La récente offensive anti-trans est une attaque supplémentaire contre les exploités et s’inscrit plus largement dans une offensive patriarcale d’envergure, comme partie intégrante de la réactionnarisation. Les femmes prolétaires sont rendues toujours plus dépendantes des hommes ou de l’État, en parallèle de l’exploitation croissante de toute notre classe. Ici, les attaques réactionnaires visant les LGBTI sont un aspect de cette offensive patriarcale bourgeoise, qui vise à renforcer l’idée que femmes et hommes sont naturellement opposés et que la « nature féminine » serait intrinsèquement « déficiente » et « inférieure » à celle de l’homme.
1Lesbiennes (femmes homosexuelles), gays (homme homosexuels), bisexuels, transgenres (personnes qui opèrent une transition – sociale/médicale/civile – pour changer de genre/sexe : homme vers femmes ou femme vers homme), intersexes (personnes nées avec des caractères sexuels – génitaux, hormonaux, gonadiques ou chromosomiques – qui ne correspondent pas aux standards médicaux ou sociaux d’un corps masculin ou féminin).
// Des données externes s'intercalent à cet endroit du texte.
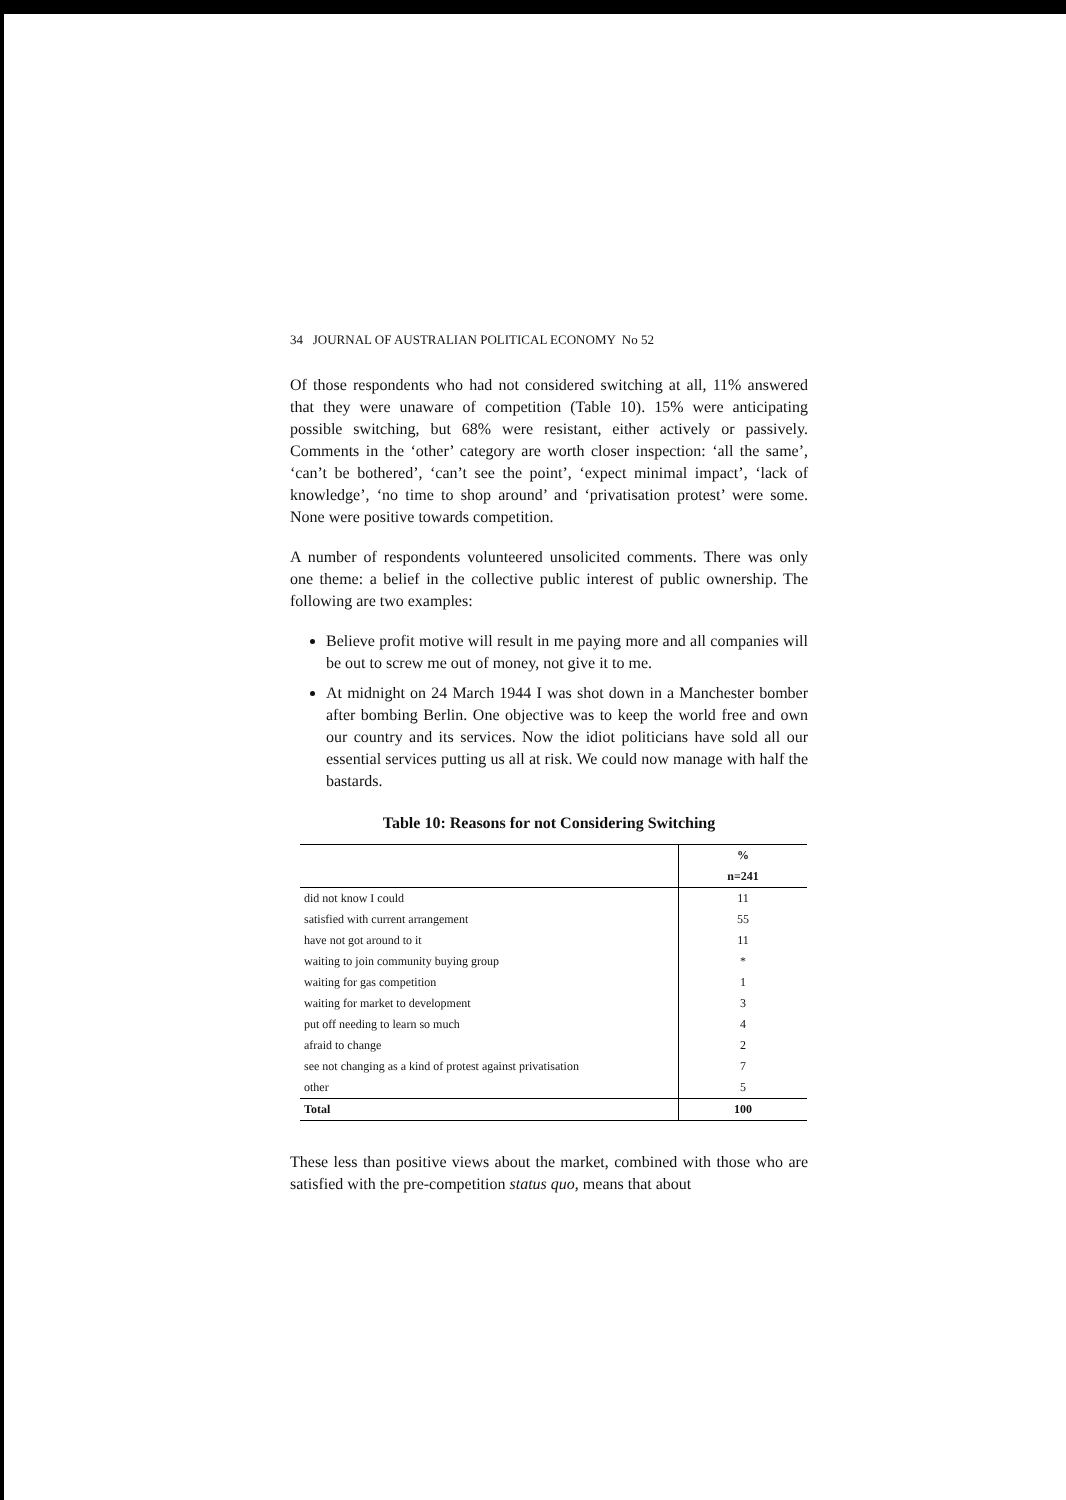34 JOURNAL OF AUSTRALIAN POLITICAL ECONOMY No 52
Of those respondents who had not considered switching at all, 11% answered that they were unaware of competition (Table 10). 15% were anticipating possible switching, but 68% were resistant, either actively or passively. Comments in the ‘other’ category are worth closer inspection: ‘all the same’, ‘can’t be bothered’, ‘can’t see the point’, ‘expect minimal impact’, ‘lack of knowledge’, ‘no time to shop around’ and ‘privatisation protest’ were some. None were positive towards competition.
A number of respondents volunteered unsolicited comments. There was only one theme: a belief in the collective public interest of public ownership. The following are two examples:
Believe profit motive will result in me paying more and all companies will be out to screw me out of money, not give it to me.
At midnight on 24 March 1944 I was shot down in a Manchester bomber after bombing Berlin. One objective was to keep the world free and own our country and its services. Now the idiot politicians have sold all our essential services putting us all at risk. We could now manage with half the bastards.
Table 10: Reasons for not Considering Switching
| | % |
| --- | --- |
| | n=241 |
| did not know I could | 11 |
| satisfied with current arrangement | 55 |
| have not got around to it | 11 |
| waiting to join community buying group | * |
| waiting for gas competition | 1 |
| waiting for market to development | 3 |
| put off needing to learn so much | 4 |
| afraid to change | 2 |
| see not changing as a kind of protest against privatisation | 7 |
| other | 5 |
| Total | 100 |
These less than positive views about the market, combined with those who are satisfied with the pre-competition status quo, means that about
2S’appuyant sur une fausse idée « d’épidémie de transition », le texte s’appuie sur trois piliers : 1) interdire tout acte de transition médical, notamment bloqueurs de puberté et hormones, qui ne sont pourtant pas irréversibles ; 2) la pénalisation des praticiens ; 3) le traitement en pédopsychiatrie de la « dysphorie de genre », alors que les spécialistes et le consensus médical s’accordent sur le fait que la dysphorie ne se « traite » que par l’accès à la transition, première mesure pour améliorer la santé et la condition des personnes trans.